The blocks of code in the examples above are not necessarily computationally efficient, nor do they necessarily represent the best use of TEI elements. They merely illustrate the types of patterns and rules a community of practice might embrace. Once the community has established their rules, the two master Schematron files are posted in a central location. The community has the freedom to update those rules as the community learns what works and what doesn't, and the updates benefit every user.
Now work shifts to the two different communities of transcribers. The first consists of those who wish to provide a citable transcription of the New Testament. They begin by adding to a pre-existing TEI file an extra prolog statement, for example:
<?xml version="1.0" encoding="UTF-8"?>
<?xml-model href="http://www.tei-c.org/release/xml/tei/custom/schema/relaxng/tei_lite.rng" schematypens="http://relaxng.org/ns/structure/1.0"?>
<?xml-model href="http://www.tei-c.org/release/xml/tei/custom/schema/relaxng/tei_lite.rng"

_PARTS OF THE EXERCISE_.
A. In one to three sentences, explain what the code blocks in the earlier examples are meant to do, according to the TEI extract, given that they may not be efficient or make the best use of TEI elements.
B. In the TEI extract, who makes up the first community of transcribers?
C. Extract a passage from the TEI extract: begin at the words "The blocks of" and stop after "benefit every user.".
Answer using only the TEI extract above.

_STUDY MATERIAL_.
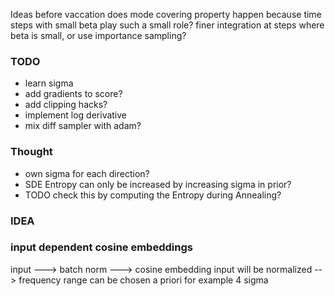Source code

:Ideas before vaccation
does mode covering property happen because time steps with small beta play such a small role?
finer integration at steps where beta is small, or use importance sampling?

### TODO
- learn sigma
- add gradients to score?
- add clipping hacks?
- implement log derivative
- mix diff sampler with adam?

### Thought
- own sigma for each direction?
- SDE Entropy can only be increased by increasing sigma in prior?
- TODO check this by computing the Entropy during Annealing?


### IDEA
### input dependent cosine embeddings
input ---> batch norm ---> cosine embedding
input will be normalized --> frequency range can be chosen a priori for example 4 sigma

_SOLUTIONS BELOW_.
A. They only illustrate the kinds of patterns and rules a community of practice might adopt. They are not presented as computationally efficient code or as the best use of TEI elements.

B. It is made up of those who wish to provide a citable transcription of the New Testament.

C.
The blocks of code in the examples above are not necessarily computationally efficient, nor do they necessarily represent the best use of TEI elements. They merely illustrate the types of patterns and rules a community of practice might embrace. Once the community has established their rules, the two master Schematron files are posted in a central location. The community has the freedom to update those rules as the community learns what works and what doesn't, and the updates benefit every user.